もっとも、私自身どう考えても帰る用もない。ないと書けば母に合わせる顔がない。惚けを言訳に施設へ放り込んであとは知らぬ顔、爾来十年近く会っていない。そして、父の墓参も一度として果していない。果していないどころか、実は墓の在所すら知らない。ことここに至っては、このまま逃げを決めこむしか手立てはない。自らを人外というのは掛け値なしのはなしである。ひどい子を持ったと親には諦めてもらうしかない。
震災で神戸の行きつけの飲み屋はことごとくが瓦解、三重へ広島へ宮崎へ鹿児島へと大方は生まれ故郷へ戻って行った。明石の知己も焼肉屋とショットバーを営む僅かふたりを除いて他は散り散りになった。企業城下町での商売は親方が倒けると成り立たなくなる。それと比して東京なら不特定のひとを相手になんとかやっていける。それと管理会社のおかげで、神戸や明石より家賃の安い店舗を見付けることができた。当座はここにしがみつくしかない。
赤坂でバーテン仲間はできた。
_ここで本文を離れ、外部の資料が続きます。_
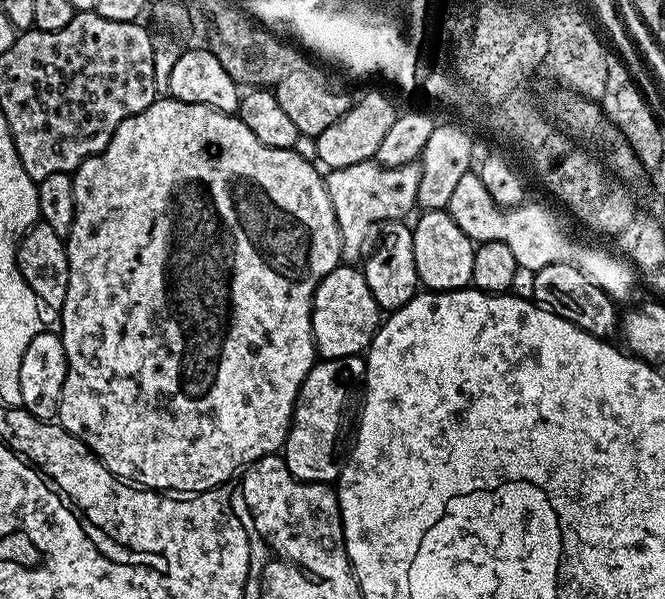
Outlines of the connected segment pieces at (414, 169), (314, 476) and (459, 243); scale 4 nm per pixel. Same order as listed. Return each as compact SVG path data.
M375 159L354 166L333 168L324 176L324 185L334 206L334 218L340 231L340 254L345 261L361 259L360 247L368 240L372 227L385 222L400 222L417 207L418 182L422 179L419 163L383 168Z
M363 355L333 360L320 358L313 364L310 374L306 374L298 390L292 426L282 449L286 466L294 478L326 485L339 481L341 465L338 460L336 464L336 439L340 436L340 415L344 412L352 383L363 381L365 363Z
M425 211L424 217L412 228L414 238L414 266L416 267L416 279L425 289L433 292L453 292L455 288L466 288L472 284L472 271L474 270L474 254L476 248L474 241L458 230L458 222L449 216L447 211Z

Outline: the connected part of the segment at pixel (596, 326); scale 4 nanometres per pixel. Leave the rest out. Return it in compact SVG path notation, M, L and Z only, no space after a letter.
M551 264L543 267L532 277L531 299L541 308L549 308L559 317L585 329L591 336L606 338L617 331L620 314L616 312L617 305L611 296L587 280L586 276L572 266Z

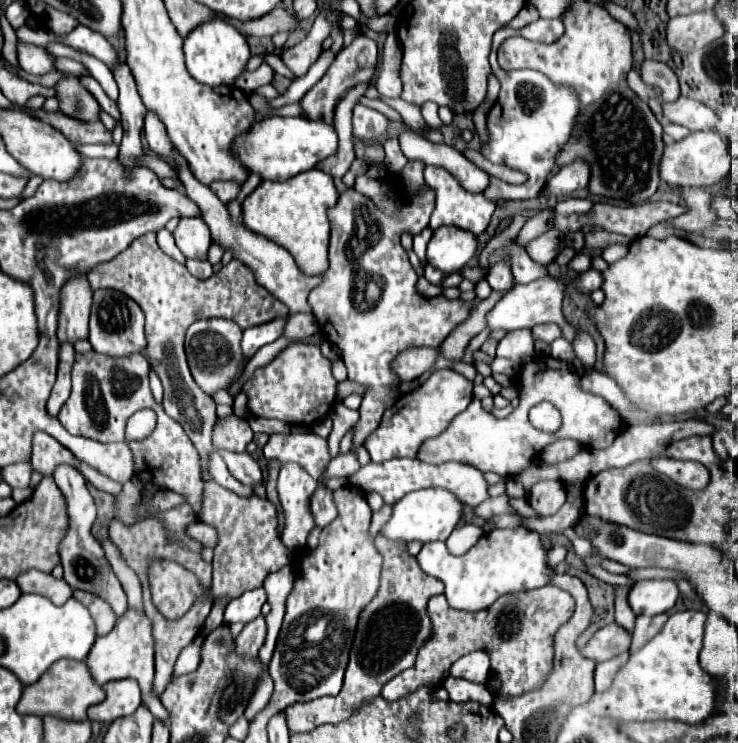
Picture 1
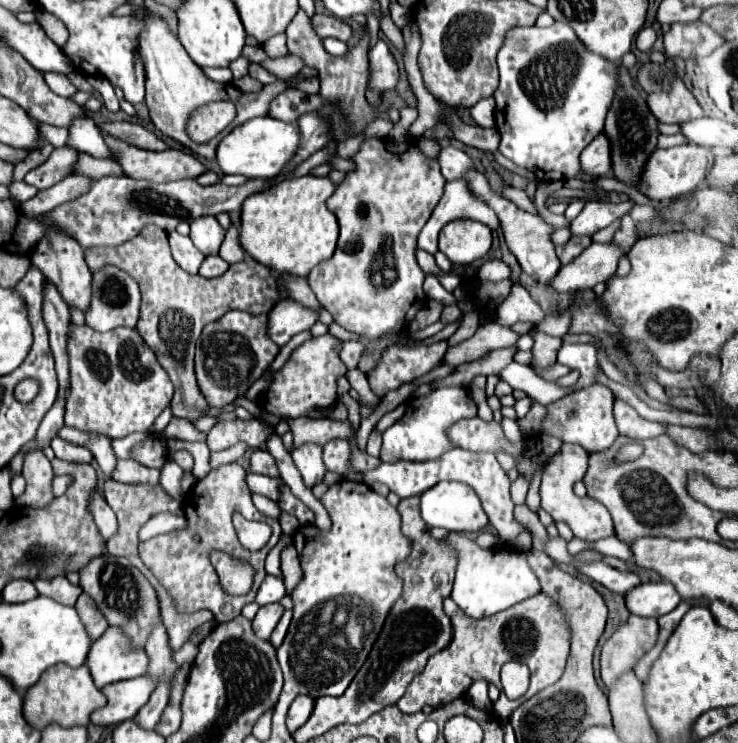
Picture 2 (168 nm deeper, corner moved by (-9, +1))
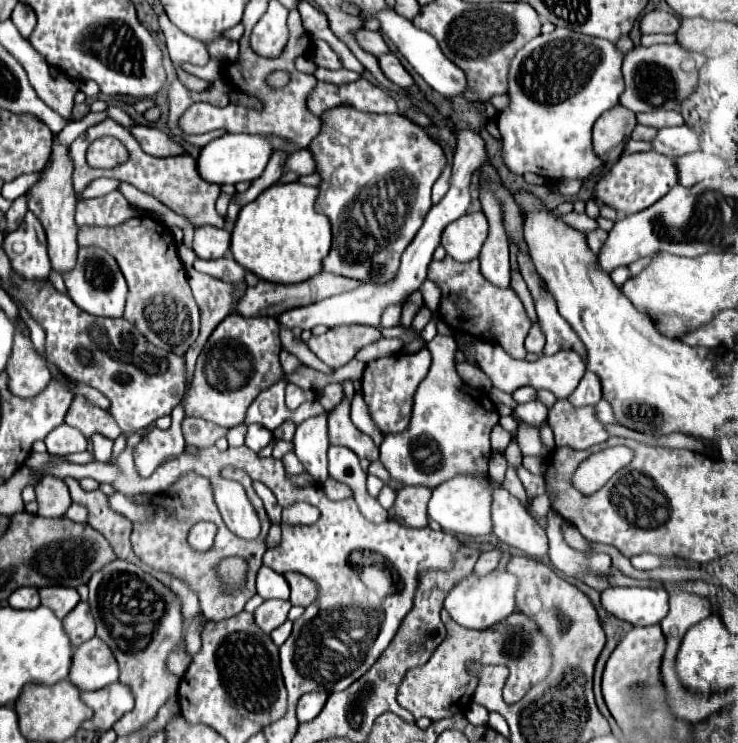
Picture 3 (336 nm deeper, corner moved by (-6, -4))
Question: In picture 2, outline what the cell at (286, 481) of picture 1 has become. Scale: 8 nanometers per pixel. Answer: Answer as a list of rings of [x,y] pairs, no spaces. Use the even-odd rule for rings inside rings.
[[[301,444],[295,448],[295,452],[291,456],[309,488],[313,488],[315,484],[319,484],[323,480],[327,468],[321,460],[323,448],[319,444]]]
しかし、赤坂への帰属意識など抱きようもない。かつて新しい街への陣痛の渦中だった福原で少年期を過ごした。花柳界の乾枯した殻を蝉脱せんとする息吹と言えば聞こえはよいが、それは単に色街の「色」の企業化に過ぎなかった。街への思いはひとへの思いと重なり合う、それを風情という。そしてひとが去ったとき、街は冷たく色褪せたものになる。街が光彩をなくしたとき、それは私が福原を去るときだった。思い返せば、あの折に神戸との訣別は済ませた。福原を私は熱海のような街と思っている。熱海は赤坂に先行する滅びへの途を着実に歩みはじめた街である。
それやこれやで、誘われはするもののコミュニティには属していない。東京のどこに住んでいても、新宿というアンダーグラウンドが私にはまとわりついている。泥酔が許される街は新宿を除いて他にはない。
私には接客ができない。ただ、酒のはなしならできる。それでモルト・ウィスキーの専門店を営んでいる。他に理由はない。そこのところを幹郎さんは巧く書いてくださった。あと一週間ほどで「嗜み」が上梓される。幹郎さんには感謝のしようもない。気が弱くて小心で、それを隠すための刃傷沙汰だった。幹郎さんの筆はそんなところにも及んでいる。シャイは複数形で邪意となりセンチは浅知と同音である。過去、為してきたことはいくらかある、ただ、為してきたことと出来ることとは別ものである。私にできることはなんだろうかと、この歳になってなお迷い続ける。
このところ、拙宅の此処彼処に花が咲く。玄関にはぼんぼりのような菊の花が双輪、淡い浅黄の供花と聞くが詳細は審らかとしない。いずこの線香花火より、いやさ仕掛け花火よりも一段と艶やかに咲いている。